The plaintiff’s expert stated that the positioning of the tee station near the entrance enhanced the risk of serious danger for the players when there were safer alternative locations for the drill. The head coach gave the players approximately five minutes to transition. The head coach had no reason to believe that these trained collegiate athletes would enter the field while players were swinging their bats at the tee station. Based on the collegiate athletes’ knowledge and experience, the head coach’s assertedly inadequate planning makes out, at worst, only ordinary negligence. See Aleo v. SLB Toys USA, Inc., 466 Mass. 398, 410, 995 N.E.2d 740 (2013), quoting Altman, 231 Mass. at 591, 121 N.E. 505 (“Gross negligence … is materially more want of care than constitutes simple inadvertence”).3
It remains a contested fact whether the coach told the players to start their stations before everyone was in place.4 Taking all inferences in favor of the plaintiff, it was at most negligent for the head coach to have prematurely yelled “go” before all of the trained athletes were at their next station.
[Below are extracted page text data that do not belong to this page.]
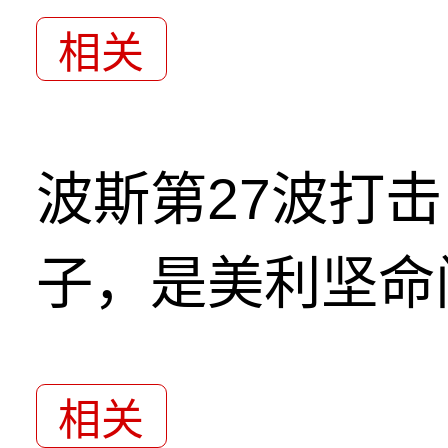
相关
波斯第27波打
子，是美利坚命
相关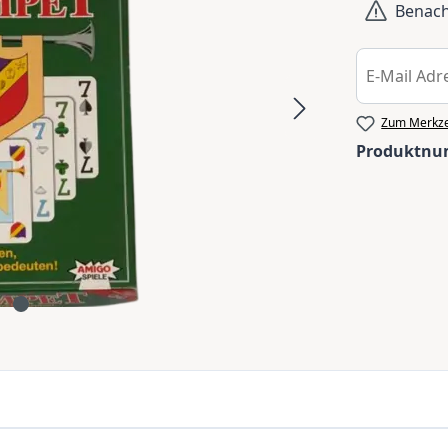
Benachr
Zum Merkze
Produktn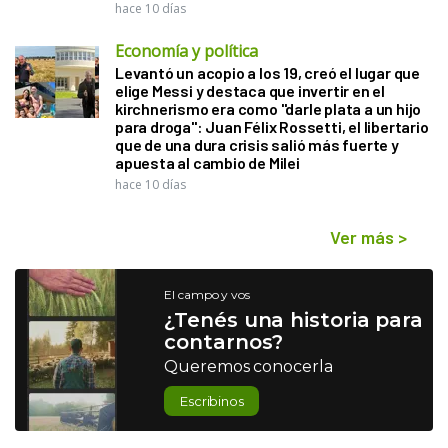
hace 10 días
Economía y política
Levantó un acopio a los 19, creó el lugar que
elige Messi y destaca que invertir en el
kirchnerismo era como "darle plata a un hijo
para droga": Juan Félix Rossetti, el libertario
que de una dura crisis salió más fuerte y
apuesta al cambio de Milei
hace 10 días
Ver más
>
El campo y vos
¿Tenés una historia para
contarnos?
Queremos conocerla
Escribinos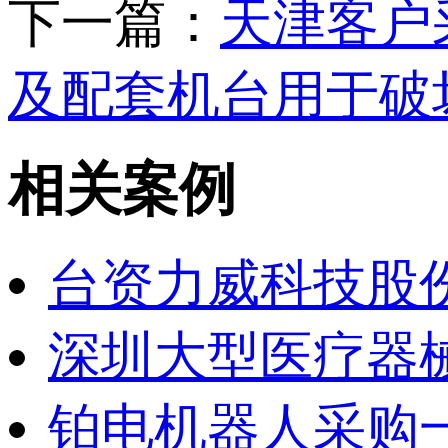
下一篇：
天津客户采
及配套机台用于破
相关案例
台资力威科技股份
深圳大型医疗器械公
铂电机器人采购一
b. Recklessness. “[R]eckless conduct involves a degree of risk and a voluntary taking of that risk so marked that, compared to negligence, there is not just a difference in degree but also a difference in kind.” Gray, 49 Mass. App. Ct. at 440, 730 N.E.2d 338, quoting Sandler v. Commonwealth, 419 Mass. 334, 337, 644 N.E.2d 641 (1995). “[I]n order to impose liability on a coach for the conduct of a player, there must be, at the least, evidence of ‘specific information about [the] player suggesting a propensity to engage in violent conduct, or some warning that [the] player … appeared headed toward such conduct as the game progressed.’ ” Borella, 96 Mass. App. Ct. at 628, 137 N.E.3d 431, quoting Kavanagh, 440 Mass. at 203, 795 N.E.2d 1170. Here, there is no indication that the teammate intentionally struck the plaintiff or that the teammate had a history of reckless conduct. The plaintiff testified that she and the teammate were best friends, and that she did not think the teammate hit her on purpose. See Gray, supra. As a matter of law, there is no basis for a jury to find that the head coach acted recklessly in allowing the teammate to practice hitting off tees.
1 Meredith Ball and Suffolk University.
2 In Pfenning v. Lineman, 947 N.E.2d 392, 404 (Ind. 2011), the Supreme Court of Indiana took issue with some of the reasoning in Bowman, but ultimately approved of its conclusion that “intentional or reckless infliction of injury” is the proper standard.
3 Gross negligence, of course, takes into account the age, experience, and skill level of the players. A setup that is merely negligent for experienced collegiate athletes might well be grossly negligent for beginners or young children.
4 The teammate testified that she was told to start. The head coach said that she had already said “go.”